今シーズンから2シーズン制が改められ、96年以来9季ぶりに1シーズン制が採用された。1シーズン制には、リーグ戦の早い時点で優勝が決まり、リーグ終盤が消化試合になる可能性があるのではという意見もあった。しかし蓋を開けてみると、最終節を迎え優勝の可能性が5チームにあるという大混戦状態。この状態を開幕前に誰が予想できただろうか。
最終節を前にセレッソ大阪が勝ち点で1点をリードし、単独で首位に立つ現状はリーグ戦の面白さを如実に示している。首位から転落したガンバ大阪を応援するサポーターにとって、この展開は想定せざるものだったことは言うまでもない。彼らはナビスコカップを含むC大阪との4度の直接対決で3度勝利。唯一引き分けたのはナビスコカップ決勝トーナメント準々決勝第2戦。それも第1戦を3-0と圧倒しており、4点差負けしなければ勝ち抜けるという中での試合であり、全くトーナメントを勝ち進むためには何の問題もない引き分けだった。
G大阪は、同じ大阪の名を冠するライバルチームに対してまさに力の差を見せ付けた。ところがリーグ戦の面白さは、直接対決の結果がそのまま順位を決めないというところにある。リーグ戦の怖さがサッカーファンに浸透した一番のきっかけは、韓国との直接対決で勝利しながらも、最終的にW杯出場権を奪われたドーハということになるのだろうが、最近で言えば、秒刻みで優勝の行方が移り変わった2003年の2ndステージが思い出される。
最終節にまで優勝の可能性を残していたのは磐田、鹿島、横浜FM、市原(現千葉)の4チーム。この最終節は、試合終了のホイッスルが鳴るまでのほんの数分間に、優勝の権利が4チームの間を行き交った。結果的に優勝の栄冠を手にしたのは横浜FMだったが、まさにリーグ戦の醍醐味を知らしめてくれた最後の数分間だったと言えるだろう。
C大阪が手にした「勝てば優勝」という立場に関しては、そのC大阪がまったく同じ経験を2000年の1stステージでしている。その結果が悲劇に終わったという事実を持ってして今に知られているが、実は同じような状況は創設以来一貫して1シーズン制をとってきたJ2の過去の歴史の中にも見られてきた。
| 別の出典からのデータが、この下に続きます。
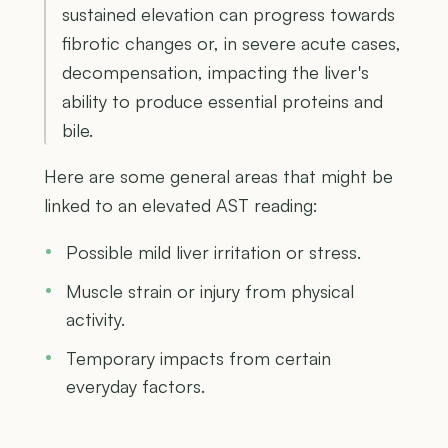
sustained elevation can progress towards
fibrotic changes or, in severe acute cases,
decompensation, impacting the liver's
ability to produce essential proteins and
bile.
Here are some general areas that might be
linked to an elevated AST reading:
Possible mild liver irritation or stress.
Muscle strain or injury from physical
activity.
Temporary impacts from certain
everyday factors.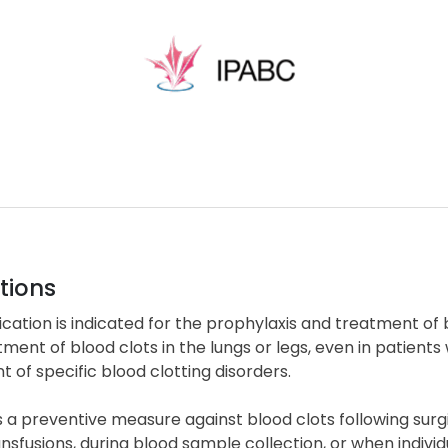
tions
cation is indicated for the prophylaxis and treatment of b
ment of blood clots in the lungs or legs, even in patients wit
 of specific blood clotting disorders.
 a preventive measure against blood clots following surgic
nsfusions, during blood sample collection, or when indivi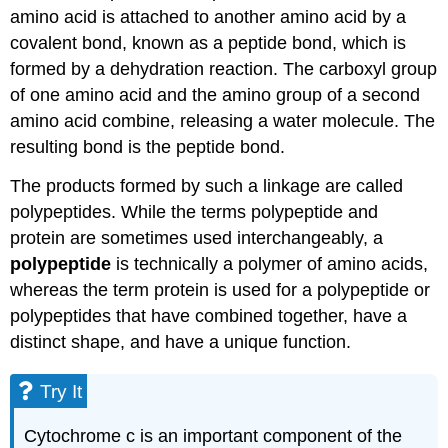
amino acid is attached to another amino acid by a
covalent bond, known as a peptide bond, which is
formed by a dehydration reaction. The carboxyl group
of one amino acid and the amino group of a second
amino acid combine, releasing a water molecule. The
resulting bond is the peptide bond.
The products formed by such a linkage are called
polypeptides. While the terms polypeptide and
protein are sometimes used interchangeably, a
polypeptide
is technically a polymer of amino acids,
whereas the term protein is used for a polypeptide or
polypeptides that have combined together, have a
distinct shape, and have a unique function.
Try It
Cytochrome c is an important component of the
99年の大分トリニータは、モンテディオ山形にロスタイムで同点ゴールを喫してJ1昇格の夢を断たれ、その山形は2001年の最終節に、川崎フロンターレに足下をすくわれ、J1昇格を果たせなかった。
C大阪を率いる小林伸二監督は、その2001年にシーズン途中から大分を率い、最終節までJ1昇格の可能性を残しながらも結局涙を呑むという経験をしている。その悔しい経験を背景に、02年には優勝の栄誉を手みやげにJ1昇格を果たした。下位に低迷していたC大阪の監督にシーズン途中から就任した昨シーズンは、最終節にJ1残留を決めたが、そうやって振り返ると、小林監督にもC大阪というチームにも、最終節のドラマがあったことが分かるだろう。
最終節をむかえ、優勝の可能性を残したのは5チーム。しかし、他のチームがどれだけ大量得点を奪おうとも、C大阪は1点差ででも勝てばいい。勝てば自力で優勝を決められるのである。そうした立場に立ったC大阪は、平常心でプレーをすることが鍵となるだろう。 ちなみに対戦相手であるFC東京は23節の清水戦以来11試合負けなし。19節のこちらも清水戦で引き分けて以降、15試合負けなしのC大阪に次ぐ不敗記録を続けている。2005年12月3日、全てのドラマが決着をみる。